In general terms, the distinction between an informer and an agent is that an informer merely furnishes information to the police and an agent acts on the direction of the police and goes « into the field » to participate in the illegal transaction in some way. The identity of an informer is protected by a strong privilege and, accordingly, is not disclosable, subject to the innocence at stake exception. The identity of an agent is disclosable.[15]

[28]        Dans l’arrêt R. v. N.Y., elle ajoute :

A confidential informant is a voluntary source of information to police or security authorities and is often paid for that information, but does not act at the direction of the state to go to certain places or to do certain things. A state agent does act at the direction of the police or security authorities and, too, is often paid. The state agent knows that if charges are laid, his or her identity may be disclosed to the defence and that he or she may be required to testify. A major distinction is that a confidential informant is entitled to confidentiality (subject to innocence at stake considerations) and may not be compelled to testify – protections that are vital to the individuals who provide such information, as they often put their lives on the line to provide information that may be vital to state security. A state agent is not afforded such a shield.[16]

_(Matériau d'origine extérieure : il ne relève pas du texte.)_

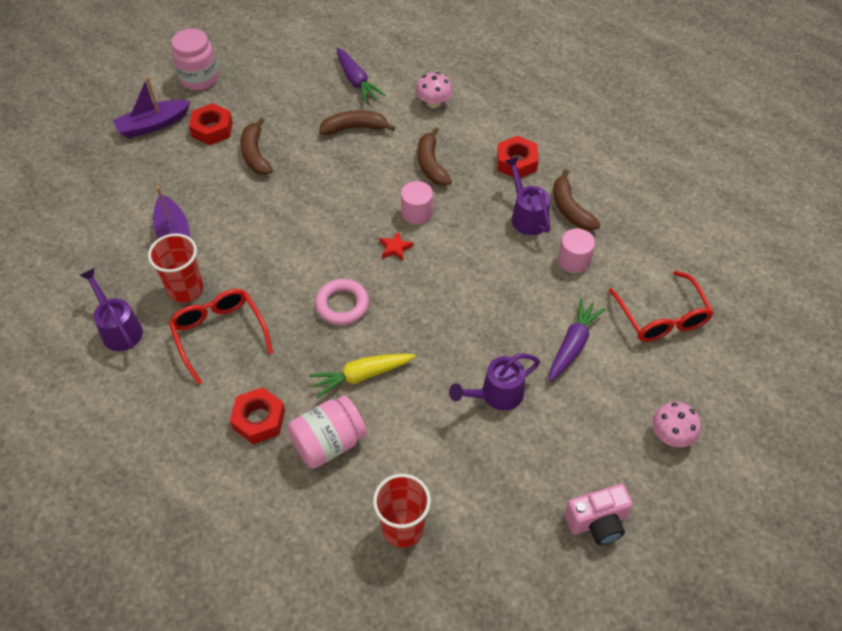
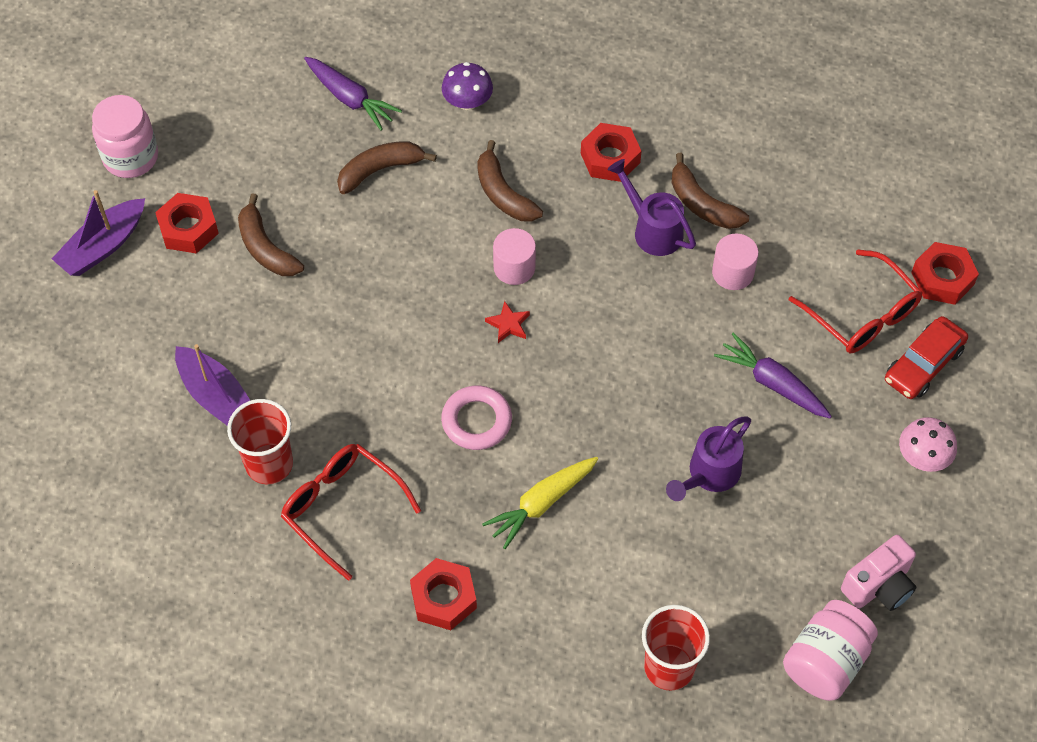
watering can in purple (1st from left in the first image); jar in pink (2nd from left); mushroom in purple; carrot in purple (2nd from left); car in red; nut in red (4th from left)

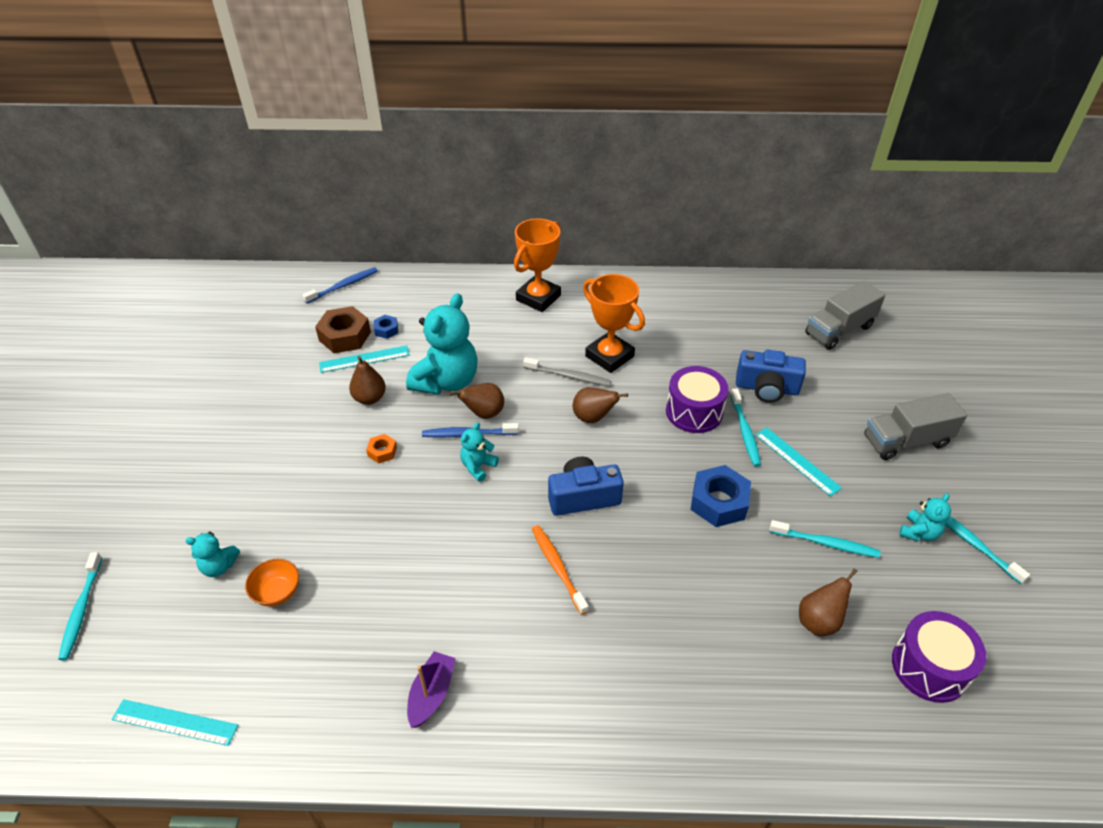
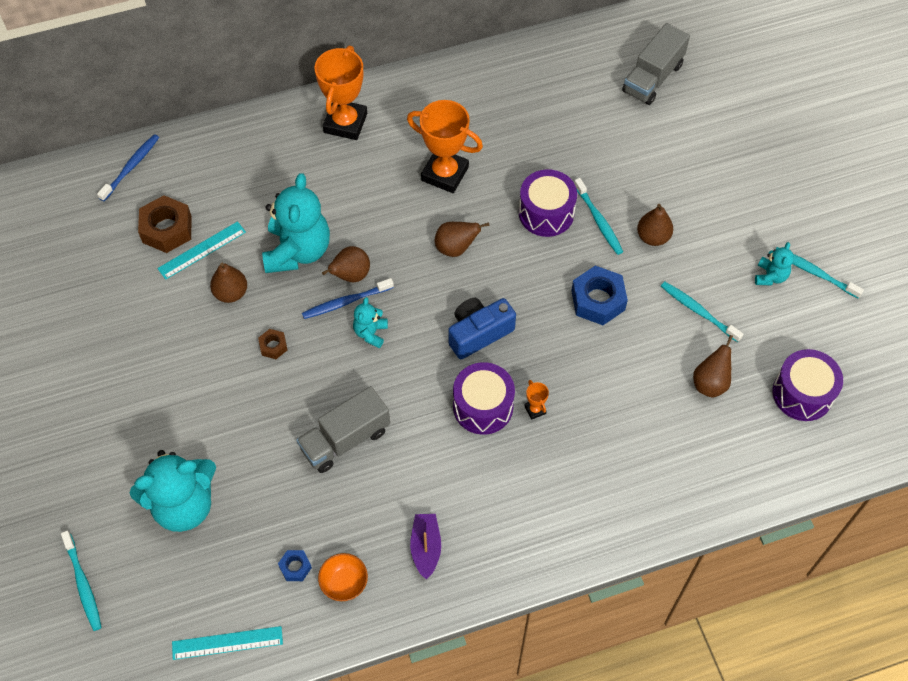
teddy bear in turquoise (1st from left); bowl in orange; nut in brown (2nd from left); nut in blue (1st from left); toothbrush in grey; drum in purple (1st from left); camera in blue (2nd from left in the first image); pear in brown (4th from left); toothbrush in turquoise (3rd from left); truck in grey (1st from left); trophy in orange (3rd from left)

[29]        Selon la jurisprudence, la différence entre un informateur de police et un agent provocateur tient essentiellement au fait que l’agent agit sous la direction de la police dans sa participation active à l’enquête alors que l’informateur lui fournit des informations de son propre chef.

[30]        Dans Personne désignée c. R., la Cour d’appel ajoutait ceci au sujet des activités de l’informateur de police et des circonstances dans lesquelles il conserve son privilège :

[88] L’utilisation d’indicateurs est un compromis accepté pour assurer l’efficacité des enquêtes criminelles et l’arrestation des délinquants. Un compromis, car l’informateur n’a pas toujours les mains propres. Il n’est pas rare qu’un informateur soit une personne impliquée dans le milieu criminel et connue des policiers, d’où la sensibilité des ententes avec ces personnes.

[89]           Un informateur peut contrevenir à la loi, à l’éthique ou la morale en divulguant des informations à la police. Cela n’affecte pas le privilège d’indicateur : Solliciteur général du Canada, et al. c. Commission royale (dossiers de santé)1981 CanLII 33 (CSC), [1981] 2 R.C.S. 494.

[90]           Dans ce dernier arrêt, le juge Martland reprenait les propos d’un arrêt anglais pour souligner que la conduite de l’informateur n’est pas déterminante. Le juge Martland poursuit en expliquant que « la règle peut jouer en faveur aussi bien de l’indicateur de police menteur ou malveillant ou vindicatif ou intéressé ou même dément que de celui qui apporte des renseignements par un sens idéaliste de son devoir civil. L’expérience semble démontrer que malgré la possibilité d’abus de l’immunité contre divulgation qui en résulte, il est dans l’intérêt public de respecter, de façon générale, cette immunité » : Solliciteur général du Canada, et al. c. Commission royale (dossiers de santé)1981 CanLII 33 (CSC), [1981] 2 R.C.S. 494, 538, citant l’arrêt D. v. National Society for the Prevention of Cruelty to Children, [1978] A.C. 171, à la p. 233.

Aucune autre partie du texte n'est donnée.